The latest political chapter, which opened just as the Census Bureau was nearing its deadline for getting back as many of its mailed census forms as possible, involves privacy. Is the bureau's long form, sent to 1 in 6 households, too intrusive?
Beyond the basics of who lives under which roof, the long form asks about mortgages, disabilities, plumbing, and other specifics that some citizens considered too personal. They complained, and some politicians - including Senate majority leader Trent Lott and GOP presidential nominee-apparent George W. Bush - expressed their sympathy. Mr. Lott went so far as to suggest people didn't need to answer questions they objected to. Federal law, however, says the questions must be answered.
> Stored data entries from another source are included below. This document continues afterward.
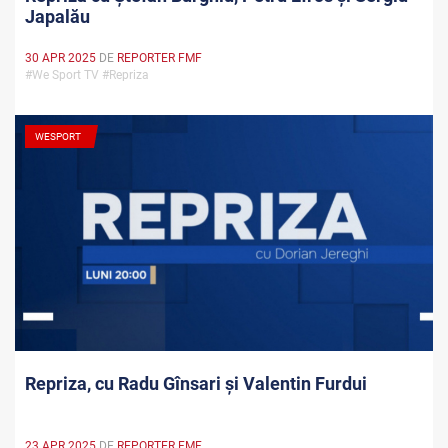
Japalău
30 APR 2025
DE
REPORTER FMF
#We Sport TV #Repriza
WESPORT
Repriza, cu Radu Gînsari și Valentin Furdui
23 APR 2025
DE
REPORTER FMF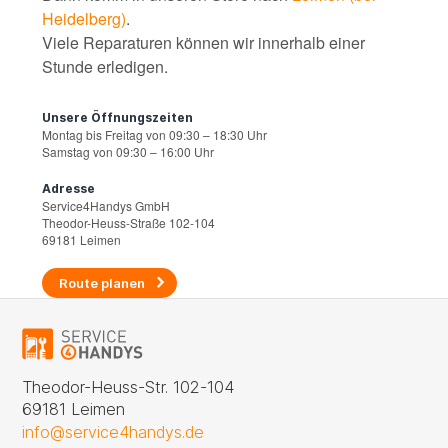
Heidelberg)
.
Viele Reparaturen können wir innerhalb einer
Stunde erledigen.
Unsere Öffnungszeiten
Montag bis Freitag von 09:30 – 18:30 Uhr
Samstag von 09:30 – 16:00 Uhr
Adresse
Service4Handys GmbH
Theodor-Heuss-Straße 102-104
69181 Leimen
Route planen
Theodor-Heuss-Str. 102-104
69181 Leimen
info@service4handys.de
This political tempest should blow over immediately. The long-form questions for this census are no more intrusive than in the past. Moreover, each question was cleared by Congress long ago, and each is tied to a government program passed by Congress. The Census Bureau's assurance that the data can't, by law, be transferred to other branches of the government ought to be trusted.
The bureau has spent millions of dollars on advertising to convince citizens and noncitizen residents alike that their privacy will be respected - and that they have a direct interest in being part of the count. Contrary messages from prominent politicians are, at the least, irresponsible.
The census is a constitutionally mandated task. Fair representation depends on census figures. So does efficient use of tax dollars. As the nation grows more complex, the Census Bureau's work is hard enough. It shouldn't have the added job of getting around political nonsense.